How pathetic! How utterly grotesque! Five years from now, or maybe ten, I’m going to regret having pushed my mother away, and those warriors I attempted to impress will likely be out of my life and not care in the least, like they don’t care now. Five years from now, or maybe ten, I’m going to need my mother, her warmth and care and love and presence, while the warriors I attempted to impress will have moved on, not the least interested in me or my cares.
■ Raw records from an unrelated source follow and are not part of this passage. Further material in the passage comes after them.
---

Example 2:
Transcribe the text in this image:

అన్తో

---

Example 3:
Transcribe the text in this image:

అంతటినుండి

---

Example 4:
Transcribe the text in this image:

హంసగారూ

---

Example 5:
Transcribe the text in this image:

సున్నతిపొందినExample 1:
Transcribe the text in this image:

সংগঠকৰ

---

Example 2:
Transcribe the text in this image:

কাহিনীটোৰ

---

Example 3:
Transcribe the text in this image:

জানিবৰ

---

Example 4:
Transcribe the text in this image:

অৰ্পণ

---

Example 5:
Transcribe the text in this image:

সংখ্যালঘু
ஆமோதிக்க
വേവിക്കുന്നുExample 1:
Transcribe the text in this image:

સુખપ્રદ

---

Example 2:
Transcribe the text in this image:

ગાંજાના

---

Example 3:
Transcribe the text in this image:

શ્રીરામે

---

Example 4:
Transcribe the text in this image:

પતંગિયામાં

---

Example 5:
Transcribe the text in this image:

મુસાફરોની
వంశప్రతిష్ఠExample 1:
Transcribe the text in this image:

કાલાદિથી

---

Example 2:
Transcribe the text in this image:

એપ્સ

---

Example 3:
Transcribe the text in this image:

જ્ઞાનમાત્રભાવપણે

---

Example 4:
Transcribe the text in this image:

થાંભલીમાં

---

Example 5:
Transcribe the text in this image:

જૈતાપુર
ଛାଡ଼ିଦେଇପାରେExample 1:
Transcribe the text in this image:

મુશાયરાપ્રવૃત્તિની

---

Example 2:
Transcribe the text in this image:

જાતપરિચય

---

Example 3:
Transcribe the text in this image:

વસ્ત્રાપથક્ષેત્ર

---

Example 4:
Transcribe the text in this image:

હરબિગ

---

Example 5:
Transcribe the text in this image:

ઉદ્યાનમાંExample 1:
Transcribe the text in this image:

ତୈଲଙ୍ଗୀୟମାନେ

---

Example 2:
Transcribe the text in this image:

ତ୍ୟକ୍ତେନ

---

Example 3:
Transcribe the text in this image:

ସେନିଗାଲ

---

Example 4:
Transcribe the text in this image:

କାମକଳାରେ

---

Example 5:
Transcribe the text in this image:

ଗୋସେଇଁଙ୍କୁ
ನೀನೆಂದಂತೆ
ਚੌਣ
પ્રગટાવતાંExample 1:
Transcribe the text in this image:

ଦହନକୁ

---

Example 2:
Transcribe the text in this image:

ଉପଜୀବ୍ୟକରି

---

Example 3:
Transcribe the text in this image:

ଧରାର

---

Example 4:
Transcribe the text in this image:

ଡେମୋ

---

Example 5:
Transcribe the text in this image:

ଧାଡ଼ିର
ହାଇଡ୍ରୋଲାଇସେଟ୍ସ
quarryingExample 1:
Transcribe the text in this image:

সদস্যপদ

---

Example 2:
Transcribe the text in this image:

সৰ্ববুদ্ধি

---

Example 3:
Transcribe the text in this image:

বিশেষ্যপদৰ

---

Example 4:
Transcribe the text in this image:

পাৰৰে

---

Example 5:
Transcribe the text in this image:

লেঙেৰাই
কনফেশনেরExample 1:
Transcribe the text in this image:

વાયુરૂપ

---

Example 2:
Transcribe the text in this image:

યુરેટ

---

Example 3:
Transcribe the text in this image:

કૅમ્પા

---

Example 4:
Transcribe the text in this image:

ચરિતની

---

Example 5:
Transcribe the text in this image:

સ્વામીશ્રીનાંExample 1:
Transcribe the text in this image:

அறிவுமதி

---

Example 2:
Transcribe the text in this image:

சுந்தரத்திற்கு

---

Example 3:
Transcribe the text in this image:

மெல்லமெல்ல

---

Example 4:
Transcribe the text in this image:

As I said, we have reached a new level when people are willing to threaten the lives of our civil leaders, especially those who represent those institutions we rely on to keep order and civility. There are a lot of people out there who now believe that shooting someone, and possibly killing them, is a legitimate way of resolving a conflict. Now, we have to deal with the prospect that there are people out there who believe assassinating a judge is a legitimate way of protesting his ruling in a case. “I don’t like the ruling this judge made, so I’m going to kill him.” Yes, it’s happened before, but not often, and never at the level of the Supreme Court. There has never been an assassination of a Supreme Court justice in the entire history of our nation. Now, we have to address the fact that there are people out there who are entertaining the idea. And still the protests at his home are allowed to continue!

How will our leaders respond to this new threat? They will continue to point fingers at each other in an effort to assign blame. They will talk in platitudes about safety and the integrity of our institutions. They will vow to do something to address the threat. And then they will do nothing.

The Department of Homeland Security issued a bulletin warning of chances for higher levels of violence or terror attacks in the next six months. Reasons include the spreading of misinformation, conspiracy theories, and a number of high-profile Supreme Court cases, especially Dobbs and, finally, the mid-term elections. Potential targets include public gatherings, schools, racial and religious minorities, faith-based institutions, government facilities and personnel, the media, infrastructure sites, and perceived ideological opponents. This kind of violence has hit home recently. In December of last year, a Planned Parenthood clinic was set afire by an arsonist, and in January someone fired a gun through their front door. Almost exactly one month before that fire, an arsonist destroyed the offices of Catholic Charities in Knoxville.

We are supposed to be a civilized people. We are supposed to be a nation made up of individuals from a variety of ethnic, racial, religious, and national backgrounds. We are supposed to be e pluribus unum – one from many. But we have become balkanized. We have become torn apart. Worse, we have become set at each other’s throats, a genuine threat to each other. Regardless of what decisions are made by the Supreme Court, regardless of what laws are passed by Congress, regardless of who sits in the Oval Office at the White House, we need to remember that we remain one nation under God. Our differences can be solved by reasonable, respectful, diligent effort to work through the process of a republican people. We had better start re-evaluating our place in this world as a nation, or we’ll soon find ourselves replaced by a force stronger than all of us against each other.

Be Christ for all. Bring Christ to all. See Christ in all.